* **Fragment**:
+ + + + +
Deze levenskwestie heeft mij nooit meer losgelaten en ik heb reeds ettelijke uren, dagen en jaren daarover gefilosofeerd en de vraag waarom bepaalde mensen of culturen zich superieur voelen tegenover andere gelijksoortige is nog steeds onbeantwoord gebleven. Er zijn wel een aantal theorieën hierover, maar sluitend zijn deze niet.

Als het een kwestie van educatie zou zijn dan zou het betekenen dat alle hoogopgeleide individuen van ongelijkheid, racisme en discriminatie geen kaas zouden hebben gegeten. Dat zij tout court dergelijke waarden en normen niet zouden ondersteunen alleen al omwille van de maatschappelijk relevantie die niet gering is. Maar het opleidingsniveau lijkt niet de oorzaak van het gebrek aan inzicht in deze materie. De intellectuelen van de 18de eeuw, Voltaire en Kant bijvoorbeeld waren in hun beweringen zeer racistisch van aard, maar misschien dat het eerder de tijdscontext was die dergelijke uitspraken produceerde. En zou het, kan de tijdsgeest dan als excuus worden gebruikt?

Empathie is misschien een grote kanshebber om het primaire begrip “gelijkheid” te ondersteunen; primair want daadwerkelijk intellectueel en gevoelsmatig begrijpen wat “gelijkheid” is zal leiden tot het ondersteunen van alle andere waarden zoals antidiscriminatie en antiracisme.

Gelijkheid aldus gevoelsmatig begrijpen door empathie is wellicht een goede optie. Maar geeft empathie mij daardoor ook de intellectuele prudentie met betrekking tot het begrip “gelijkheid”? Want deze abstractie is onmisbaar om “gelijkheid” te transformeren tot concrete voorstellen zoals aangepast gedrag, charters zoals de fundamentele vrijheden en de rechten van de mens, anti-discriminatie wetten , enz…

Overleveren aan de volgende generatie is een belangrijke variabele, gezien jongeren meer dan vaak de visie, de politieke partij en de inzichten overnemen van hun ouders. Indien de overlevering fanatiek gebeurt is de kans klein de dergelijke opgroeiende wezens zich zullen onttrekken aan de veelal dwingende overdracht van hun familieleden. Als geleerd wordt via een beloningssysteem om anderen te minachten wordt het empathisch vermogen immers afgestompt.
+ + + + +
* **Aangeleverde gegevens**:
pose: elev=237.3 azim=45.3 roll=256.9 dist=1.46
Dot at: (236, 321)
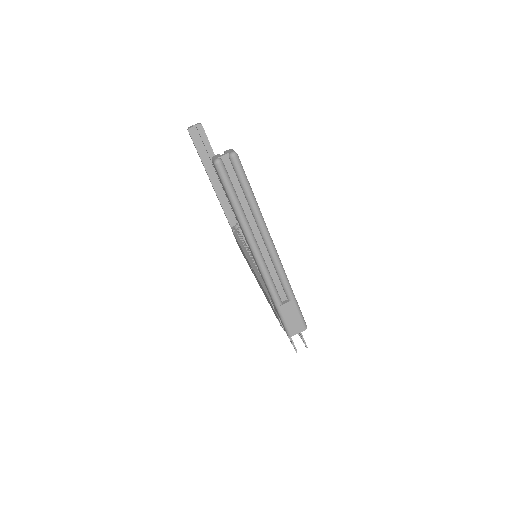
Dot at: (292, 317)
+ + + + +
* **Opdracht**: Zet het fragment over gelijkheid, racisme en empathie voort na de laatste zin.

* **Antwoord**:
Niet alleen godsdienst maar ook kwesties zoals patriottisme en chauvinisme komen in aanmerking voor de vaak harde en statische fanatieke overdracht, die zonder twijfel zal leiden tot “ongelijkheid”. En de enige manier om aan deze door-de-blinde-ijver gedrevenheid te ontsnappen is het creatieve- en verbeeldingstalent van het individu, dat eerder de uitzondering dan de regel is.

Macht en subvormen daarvan leiden vermoedelijk ook naar verschillende aspecten van “ongelijkheid”. Vaak gerelateerd aan rijkdom en op haar beurt egoïsme zullen deze veelal negatieve invloeden de “gelijkheid” ondermijnen en zullen de aanhangers ongelimiteerd en subtiel allerhande “crap” wetten, (gedrags-) regels en contracten invoeren om hun tegenstanders monddood te maken. Vergeet niet dat ook als egoïsme of wangedrag beloond wordt het vermogen tot empathie wegebt.

En ik heb Karl MARX nooit hoeven te lezen om te begrijpen wat machtsmisbruik is en wat de gevolgen zijn van dergelijke non intelligente grepen.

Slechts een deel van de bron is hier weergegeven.